The Kalyanam Archive

01 · The scene

The reproducibility gap.

BELIV had the most interesting connected-vehicle data on campus and the worst reproducibility story I'd seen. A planner regression flagged at 11pm took a research assistant 97 minutes the next morning to reproduce. By the time they had it, the person who wrote the offending change was already in their next standup.

02 · The system

What we built.

A two-tier replay harness. Tier one captures every regression as a minimum reproducing bag: only the topics, frames, and V2X messages necessary for that scenario. Tier two re-runs the bag against the planner under test on a per-PR basis, gated in CI.

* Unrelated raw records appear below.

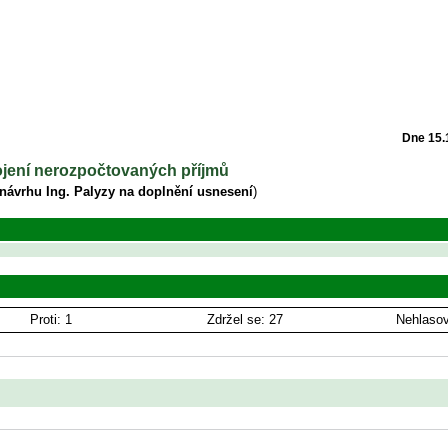
Dne 15.
pojení nerozpočtovaných příjmů
 návrhu Ing. Palyzy na doplnění usnesení
)
Proti: 1
Zdržel se: 27
Nehlasov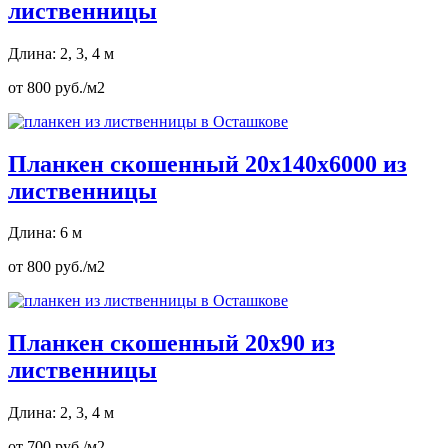
лиственницы
Длина: 2, 3, 4 м
от 800 руб./м2
Планкен скошенный 20х140х6000 из
лиственницы
Длина: 6 м
от 800 руб./м2
Планкен скошенный 20х90 из
лиственницы
Длина: 2, 3, 4 м
от 700 руб./м2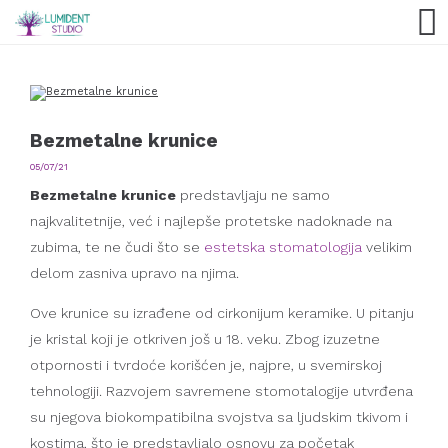
Bezmetalne krunice
05/07/21
Bezmetalne krunice
predstavljaju ne samo
najkvalitetnije, već i najlepše protetske nadoknade na
zubima, te ne čudi što se
estetska stomatologija
velikim
delom zasniva upravo na njima.
Ove krunice su izrađene od cirkonijum keramike. U pitanju
je kristal koji je otkriven još u 18. veku. Zbog izuzetne
otpornosti i tvrdoće korišćen je, najpre, u svemirskoj
tehnologiji. Razvojem savremene stomotalogije utvrđena
su njegova biokompatibilna svojstva sa ljudskim tkivom i
kostima, što je predstavljalo osnovu za početak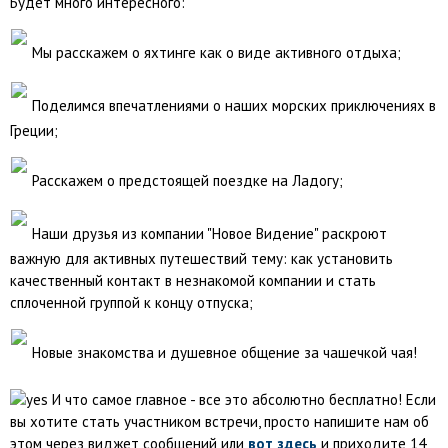
Будет много интересного:
Мы расскажем о яхтинге как о виде активного отдыха;
Поделимся впечатлениями о наших морских приключениях в
Греции;
Расскажем о предстоящей поездке на Ладогу;
Наши друзья из компании "Новое Видение" раскроют
важную для активных путешествий тему: как установить
качественный контакт в незнакомой компании и стать
сплоченной группой к концу отпуска;
Новые знакомства и душевное общение за чашечкой чая!
И что самое главное - все это абсолютно бесплатно! Если
вы хотите стать участником встречи, просто напишите нам об
этом через виджет сообщений или
вот здесь
и приходите 14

Bag pruner uses dependency tracing of subscribed topics.
Bag store backed by content-addressed storage; identical scenarios dedupe.
Per-PR runner sharded across the lab's GPU box and a CARLA fallback.
Foxglove layout auto-generated for each failed bag — you click the link in the PR comment and you're looking at the failure.

03 · The hard part

Pruning without lying.

The hardest bug we hit was a pruner that dropped a topic the planner did not subscribe to but the perception node did. The bag reproduced clean and the planner passed. We added a strict mode that records the full subscription graph and refuses to prune anything reachable from the unit under test. That single change moved reproducibility from “mostly works” to “trusted by the lab.”

Lesson

A regression harness is a contract. If it lies once, no one trusts it again.

04 · The result

Lead time collapsed.

97 → 11 min

reproduction

Median time-to-reproduce

28,000

nightly tests

Gating PRs against the planner

−88%

lead time

Bug filed → fix merged

flakes accepted

Strict-mode contract on the pruner

05 · The artifact

What it produces.

Per-PR comment with reproduction link, failure clip, and discordance trace.
Nightly leaderboard of slowest scenarios — the lab's “hot bags.”
Foxglove layouts authored once, regenerated on every failure.

06 · The reflection

What I'd add.

A coverage map across scenario taxonomy. Right now we know how fast the harness is and how much it catches; we do not yet know where the holes are in the scenario space. Building that map is the next semester's project.